Additionally, it's believed that a cheat days help you to stay on track better since you feel like you aren't depriving yourself of all the tasty foods out there.
However, cheat days can do a lot more harm than good. Firstly, most dieters tend to go overboard with their cheat days because “it's the one day they can eat anything and in any amounts”. Many don't just stick to one bar of chocolate or one soft drink, instead, they might grab such an amount of food that it could feed 5 people. Avoiding overeating can be tough even normally but when the cheat day introduces the mental framework of “having the opportunity to eat”, overeating is prone to come easily.
Additionally, research has found that just a single day of excessive eating can reduce insulin sensitivity, therefore putting you at risk of developing diabetes.
The term “cheat day” itself is even more problematic. A diet isn't actually a short-term eating plan – it's a way of life that belongs in your daily routine. The healthiest diets are not temporary diet plans, but lifestyle choices, such as the Mediterranean diet that comes from the Mediterranean culture where that diet is a natural way of life. There's no need to cut off treats from your life, what matters is a healthy balance.
Cheat days, in their essence, completely overthrow that healthy balance and instead, strengthen food's position as your enemy – while, in reality, it should never ever be that way. No food should be your enemy, but most temporary diet plans restrict the lifestyle so extensively that even eating a piece of cake can be considered “cheating” though it's actually a normal part of life. When including “cheat days” in your lifestyle, it gives your mind a signal of some parts of your diet being wrong and sinful though you should actually follow a healthy balance that doesn't ban anything.
As Dr.
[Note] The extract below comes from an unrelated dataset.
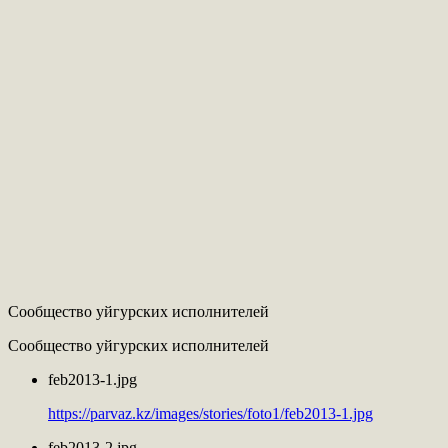
Сообщество уйгурских исполнителей
Сообщество уйгурских исполнителей
feb2013-1.jpg
https://parvaz.kz/images/stories/foto1/feb2013-1.jpg
feb2013-2.jpg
Axe said: “The whole idea of “cheating” with food makes me uneasy. It seems almost like a license to binge eat, which it definitely is not. Instead of a cheat day or cheat meal, think of it as a treat day or treat meal, where you’re allowing yourself something special. No shame or stigma, just a tasty treat.”
Think about it this way. If you love your husband and the mutual life you have together, would you really want to cheat on him? If you follow a healthy balanced diet and healthy approach to food in general, there's no reason to binge eat. A treat here and there is completely okay while shaming yourself only makes you more inclined towards falling off the track with your eating habits.
Unhealthy relationship with food combined with potentially very serious health issues are enough reasons to stop taking cheat days. When you're following a healthy balanced diet, there's no need for cheating anyway since you won't feel deprived of anything in life. An occasional cookie or a piece of cake at a party doesn't make you a cheater, but binging because of harsh dietary restrictions is almost a surefire way towards falling off the track.